For Down to beat Armagh next summer, they need to get all of their best players onto the field. Marty Clarke should be one of these players. Contrary to what some people think, Marty will never be the player he was a few years ago.

That said, he could still offer experience and a bit of calmness on the ball, particular given the way the game is now played. Modern football suits this ‘quarter-back’ role, something I think Clarke would relish.

When you have a reputation as a top player, you need to put your neck on the line, no matter how difficult it is week-in, week-out. You can cement your status in the game simply by successfully adapting the way you play as your career progresses.

Take, for example, how Colm Cooper and Sean Cavanagh have evolved as players in recent years. Despite having battled back from major injuries, they have been able to perform well at the highest level.

It is a testament to their physical and more importantly mental, toughness that they have overcome such adversity. Cooper and Cavanagh have been blessed with managers who recognised that they were changing as players and have expected variations in terms of their influence on a game.

Danny Hughes is away back to watch Back to the Future  
Danny Hughes is away back to watch Back to the Future   Danny Hughes is away back to watch Back to the Future  

As a manager, you have to accommodate your best players whatever way you can.
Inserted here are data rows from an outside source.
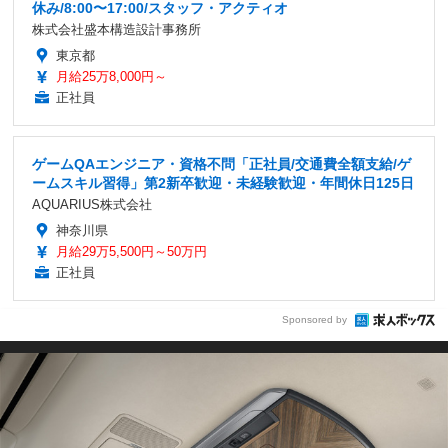
休み/8:00〜17:00/スタッフ・アクティオ
株式会社盛本構造設計事務所
東京都
月給25万8,000円～
正社員
ゲームQAエンジニア・資格不問「正社員/交通費全額支給/ゲ
ームスキル習得」第2新卒歓迎・未経験歓迎・年間休日125日
AQUARIUS株式会社
神奈川県
月給29万5,500円～50万円
正社員
Sponsored by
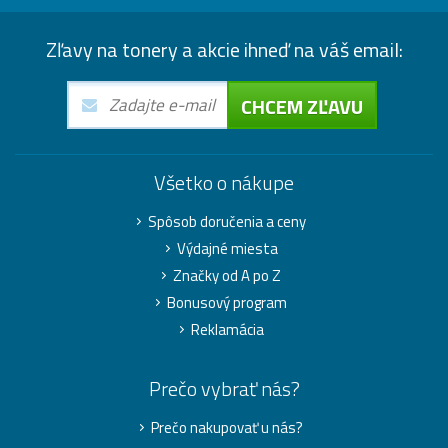
Zľavy na tonery a akcie ihneď na váš email:
CHCEM ZĽAVU
Všetko o nákupe
Spôsob doručenia a ceny
Výdajné miesta
Značky od A po Z
Bonusový program
Reklamácia
Prečo vybrať nás?
Prečo nakupovať u nás?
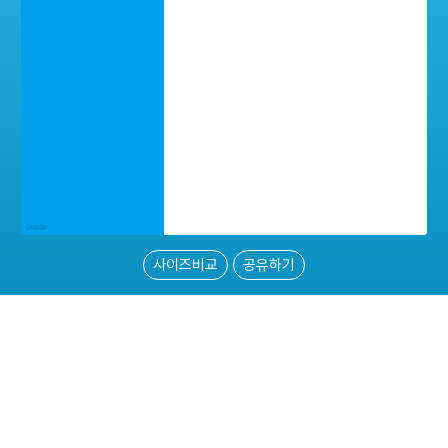
사이즈비교
공유하기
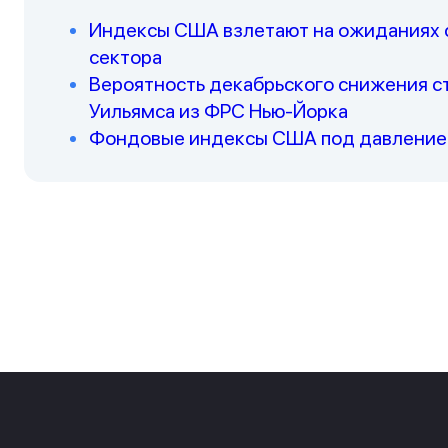
Индексы США взлетают на ожиданиях с
сектора
Вероятность декабрьского снижения ст
Уильямса из ФРС Нью‑Йорка
Фондовые индексы США под давлением,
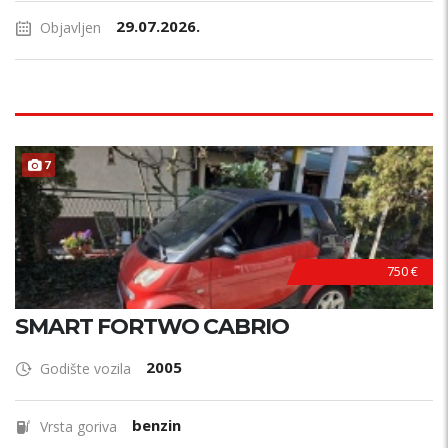
29.07.2026.
Objavljen
7
750 €
SMART FORTWO CABRIO
2005
Godište vozila
benzin
Vrsta goriva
Which brings us to the question of what age an inter-county player should quit football nowadays.

Is it when he stops enjoying it? When he stops making the team regularly? When the manager decides to drop him from the squad? Truthfully, it is never a good time for any player when he steps away from inter-county football.
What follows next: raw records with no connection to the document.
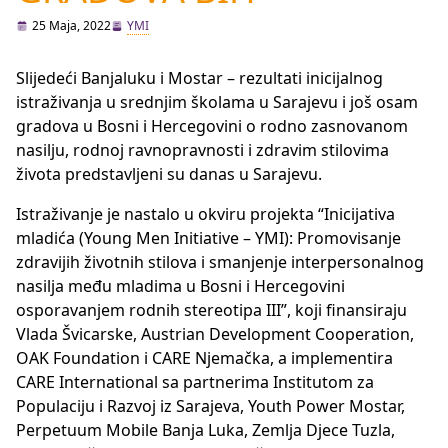
25 Maja, 2022
YMI
Slijedeći Banjaluku i Mostar – rezultati inicijalnog
istraživanja u srednjim školama u Sarajevu i još osam
gradova u Bosni i Hercegovini o rodno zasnovanom
nasilju, rodnoj ravnopravnosti i zdravim stilovima
života predstavljeni su danas u Sarajevu.
Istraživanje je nastalo u okviru projekta “Inicijativa
mladića (Young Men Initiative – YMI): Promovisanje
zdravijih životnih stilova i smanjenje interpersonalnog
nasilja među mladima u Bosni i Hercegovini
osporavanjem rodnih stereotipa III”, koji finansiraju
Vlada Švicarske, Austrian Development Cooperation,
OAK Foundation i CARE Njemačka, a implementira
CARE International sa partnerima Institutom za
Populaciju i Razvoj iz Sarajeva, Youth Power Mostar,
Perpetuum Mobile Banja Luka, Zemlja Djece Tuzla,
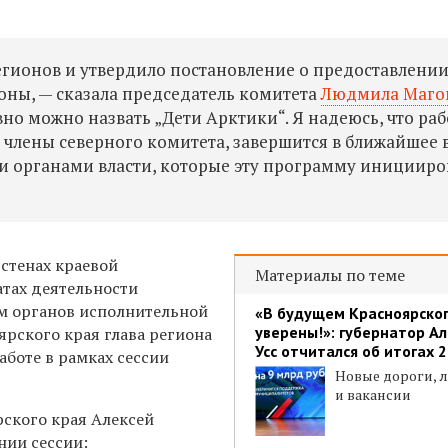
гионов и утвердило постановление о предоставлени
зоны, — сказала председатель комитета
Людмила Маго
но можно назвать „Дети Арктики“. Я надеюсь, что раб
члены северного комитета, завершится в ближайшее 
и органами власти, которые эту программу иницииро
 стенах краевой
Материалы по теме
атах деятельности
ом органов исполнительной
«В будущем Красноярског
уверены!»: губернатор А
оярского края глава региона
Усс отчитался об итогах 
аботе в рамках сессии
Новые дороги, 
и вакансии
ского края Алексей
нии сессии:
At this time of the year, a significant number will be considering it. A good manager will be able to hold onto his experienced men. He will be able to convince them that they may not play every week, or from every minute of every match, but he will tell them that their influence on the panel is such that they need to go on for another year.

Keeping on old head fully on board will require strong lines of communication between player and manager, and also the medical team. The numbers in the over-30 club at county level seem to diminish by the year, and things are starting to follow suit at club level.
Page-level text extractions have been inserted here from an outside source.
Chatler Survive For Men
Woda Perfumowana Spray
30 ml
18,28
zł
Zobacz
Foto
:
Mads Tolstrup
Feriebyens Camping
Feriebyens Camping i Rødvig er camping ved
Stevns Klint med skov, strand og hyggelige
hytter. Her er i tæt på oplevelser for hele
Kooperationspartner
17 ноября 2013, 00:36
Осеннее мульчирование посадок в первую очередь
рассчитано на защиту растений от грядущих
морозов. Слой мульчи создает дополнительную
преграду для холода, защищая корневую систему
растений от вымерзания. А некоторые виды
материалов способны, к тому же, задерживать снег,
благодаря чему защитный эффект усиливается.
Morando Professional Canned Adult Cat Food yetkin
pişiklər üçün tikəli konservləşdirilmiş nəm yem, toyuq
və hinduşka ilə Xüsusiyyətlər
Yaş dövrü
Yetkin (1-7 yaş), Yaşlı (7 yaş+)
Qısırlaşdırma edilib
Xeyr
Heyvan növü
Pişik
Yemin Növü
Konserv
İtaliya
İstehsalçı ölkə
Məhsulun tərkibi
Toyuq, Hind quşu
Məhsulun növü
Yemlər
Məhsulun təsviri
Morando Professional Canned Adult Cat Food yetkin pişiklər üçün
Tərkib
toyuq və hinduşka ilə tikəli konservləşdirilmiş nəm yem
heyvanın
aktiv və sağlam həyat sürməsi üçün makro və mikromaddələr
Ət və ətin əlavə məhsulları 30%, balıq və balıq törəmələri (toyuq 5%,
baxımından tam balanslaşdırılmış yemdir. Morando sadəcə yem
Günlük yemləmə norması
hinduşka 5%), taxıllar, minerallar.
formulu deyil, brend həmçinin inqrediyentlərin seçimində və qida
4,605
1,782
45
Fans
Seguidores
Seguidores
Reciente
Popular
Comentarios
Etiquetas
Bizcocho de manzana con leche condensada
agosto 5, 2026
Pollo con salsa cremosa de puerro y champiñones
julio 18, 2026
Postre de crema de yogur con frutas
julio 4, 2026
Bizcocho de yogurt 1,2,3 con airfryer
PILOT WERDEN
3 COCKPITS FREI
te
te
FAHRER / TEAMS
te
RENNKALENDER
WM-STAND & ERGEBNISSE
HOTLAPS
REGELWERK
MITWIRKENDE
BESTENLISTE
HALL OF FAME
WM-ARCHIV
Is it because the 30-year-old is becoming less relevant or influential? I regret not being able to get more out of myself as I reached my 30s, and also wish managers had tried harder with me as well.

Things like foam rolling, yoga and core stability were just creeping into the GAA towards the tail-end of my career, but I can see I might have been able to squeeze another couple of years in at the top level had I had access to them.

I reand an interview with Sean Cavanagh recently, where he pointed out that being involved at inter-county level is all he has known. I would say it’s as much part of him, and players like him, as his arms and legs.

Every year, I look forward to the start of January and the days getting longer and the birds chirping louder. I love the smell of freshly-cut grass in the spring, the sound of a ball being kicked and the roar of a crowd in the stand.

I relish the controversy, the trials and the tribulations. Who will beat the Dubs? Will Down beat Armagh, and can either team make an impact and break Donegal and Tyrone’s stragnlehold on Ulster?

I know where I would love to be. On the field, influencing these matters. If only there was a DeLorean time machine that could reach 88mph. I’m away to watch Back to the Future. Again.